Apatía en el primero B
la rata huye de mi pesadilla
y aulla como gato
Flojo, flecos en la barbilla,
dificultad para cantar al alba,
deshonesta huella en el desierto cansado.
Así irrumpe el fastidio cuando callo
mientras trafico penas con la lástima
y los huesos no se quiebran, se agazapan.
El caldo de la abulia se estremece
y se aferra a la música de la sinpasión
a la pared raspada por el gato seco.
El esperpento es modelo en el museo ruinoso de mis años.
No vale nada ser sin tener nada que mirar.
Los exagerados signos del paso del tiempo
se burlan del exceso de tardes con terraza.

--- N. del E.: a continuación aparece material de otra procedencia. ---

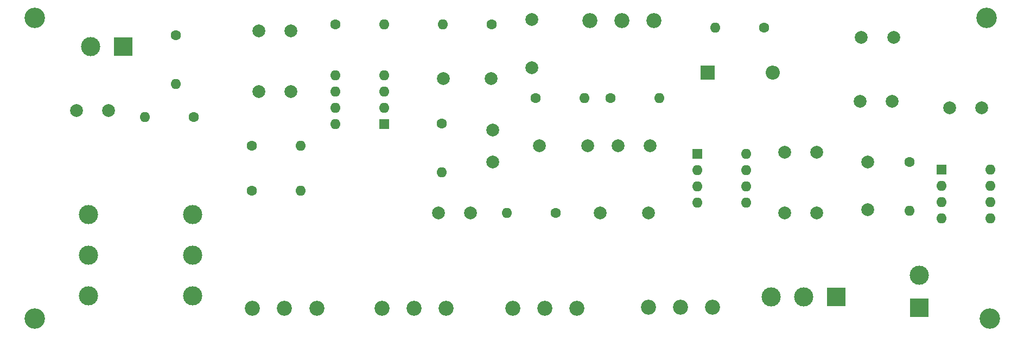
<source format=gbs>
G04 #@! TF.GenerationSoftware,KiCad,Pcbnew,8.0.6*
G04 #@! TF.CreationDate,2025-06-16T17:53:41-06:00*
G04 #@! TF.ProjectId,GuitarAmplifier,47756974-6172-4416-9d70-6c6966696572,0*
G04 #@! TF.SameCoordinates,Original*
G04 #@! TF.FileFunction,Soldermask,Bot*
G04 #@! TF.FilePolarity,Negative*
%FSLAX46Y46*%
G04 Gerber Fmt 4.6, Leading zero omitted, Abs format (unit mm)*
G04 Created by KiCad (PCBNEW 8.0.6) date 2025-06-16 17:53:41*
%MOMM*%
%LPD*%
G01*
G04 APERTURE LIST*
%ADD10C,2.000000*%
%ADD11C,1.600000*%
%ADD12O,1.600000X1.600000*%
%ADD13C,3.200000*%
%ADD14R,3.000000X3.000000*%
%ADD15C,3.000000*%
%ADD16C,2.340000*%
%ADD17R,1.600000X1.600000*%
%ADD18R,2.200000X2.200000*%
%ADD19O,2.200000X2.200000*%
G04 APERTURE END LIST*
D10*
X168750000Y-127500000D03*
X176250000Y-127500000D03*
D11*
X138880000Y-145000000D03*
D12*
X146500000Y-145000000D03*
D10*
X182600000Y-118250000D03*
X182600000Y-125750000D03*
D13*
X254000000Y-165000000D03*
D11*
X151880000Y-119000000D03*
D12*
X159500000Y-119000000D03*
D10*
X235000000Y-140500000D03*
X235000000Y-148000000D03*
X201000000Y-138000000D03*
X196000000Y-138000000D03*
D13*
X105000000Y-118000000D03*
D10*
X183750000Y-138000000D03*
X191250000Y-138000000D03*
X140000000Y-129500000D03*
X145000000Y-129500000D03*
X227000000Y-148500000D03*
X222000000Y-148500000D03*
D11*
X129810000Y-133500000D03*
D12*
X122190000Y-133500000D03*
D14*
X243000000Y-163280000D03*
D15*
X243000000Y-158200000D03*
D14*
X118790000Y-122500000D03*
D15*
X113710000Y-122500000D03*
D16*
X201600000Y-118400000D03*
X196600000Y-118400000D03*
X191600000Y-118400000D03*
D10*
X233750000Y-131000000D03*
X238750000Y-131000000D03*
D11*
X127000000Y-120690000D03*
D12*
X127000000Y-128310000D03*
D11*
X241500000Y-140500000D03*
D12*
X241500000Y-148120000D03*
D15*
X113385000Y-155085000D03*
X129615000Y-155085000D03*
X113385000Y-148735000D03*
X129615000Y-148735000D03*
X113385000Y-161435000D03*
X129615000Y-161435000D03*
D10*
X247750000Y-132000000D03*
X252750000Y-132000000D03*
D13*
X253500000Y-118000000D03*
D10*
X116500000Y-132500000D03*
X111500000Y-132500000D03*
X227000000Y-139000000D03*
X222000000Y-139000000D03*
D11*
X218810000Y-119500000D03*
D12*
X211190000Y-119500000D03*
D16*
X159200000Y-163400000D03*
X164200000Y-163400000D03*
X169200000Y-163400000D03*
D11*
X183190000Y-130500000D03*
D12*
X190810000Y-130500000D03*
D16*
X179600000Y-163400000D03*
X184600000Y-163400000D03*
X189600000Y-163400000D03*
D14*
X230080000Y-161600000D03*
D15*
X225000000Y-161600000D03*
X219920000Y-161600000D03*
D11*
X194880000Y-130500000D03*
D12*
X202500000Y-130500000D03*
D17*
X208380000Y-139200000D03*
D12*
X208380000Y-141740000D03*
X208380000Y-144280000D03*
X208380000Y-146820000D03*
X216000000Y-146820000D03*
X216000000Y-144280000D03*
X216000000Y-141740000D03*
X216000000Y-139200000D03*
D10*
X193250000Y-148500000D03*
X200750000Y-148500000D03*
X145000000Y-120000000D03*
X140000000Y-120000000D03*
D11*
X168500000Y-134500000D03*
D12*
X168500000Y-142120000D03*
D10*
X168000000Y-148500000D03*
X173000000Y-148500000D03*
D11*
X176310000Y-119000000D03*
D12*
X168690000Y-119000000D03*
D11*
X186310000Y-148500000D03*
D12*
X178690000Y-148500000D03*
D17*
X246450000Y-141700000D03*
D12*
X246450000Y-144240000D03*
X246450000Y-146780000D03*
X246450000Y-149320000D03*
X254070000Y-149320000D03*
X254070000Y-146780000D03*
X254070000Y-144240000D03*
X254070000Y-141700000D03*
D10*
X176500000Y-140500000D03*
X176500000Y-135500000D03*
X234000000Y-121000000D03*
X239000000Y-121000000D03*
D18*
X210000000Y-126500000D03*
D19*
X220160000Y-126500000D03*
D16*
X200800000Y-163200000D03*
X205800000Y-163200000D03*
X210800000Y-163200000D03*
D11*
X138880000Y-138000000D03*
D12*
X146500000Y-138000000D03*
D13*
X105000000Y-165000000D03*
D16*
X139000000Y-163400000D03*
X144000000Y-163400000D03*
X149000000Y-163400000D03*
D17*
X159500000Y-134580000D03*
D12*
X159500000Y-132040000D03*
X159500000Y-129500000D03*
X159500000Y-126960000D03*
X151880000Y-126960000D03*
X151880000Y-129500000D03*
X151880000Y-132040000D03*
X151880000Y-134580000D03*
M02*

</source>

La mano dura del futuro estacionado en la esquina
te pide sin ganas compasión, constancia en la extensión de la lágrima dada,
en los dedos con alas firmes.
Pero no se puede, tu luz no puede.
Te apagás con la corbata anudada en tu sien.
La locomotora despide humo duro,
las piedras ya no pesan, son rocas las piernas,
subyace la ausencia,
corroe la quietud a la cima de la cordura.
Apatía,
hastío al tocar el timbre del colectivo enlatado de la acción,
sucumbido el deseo.
Se apresuran los apesadumbrados faraones en sus tumbas
porque quieren salir a contagiar
su fétido aliento
a las gasas todavía libres de su hedor.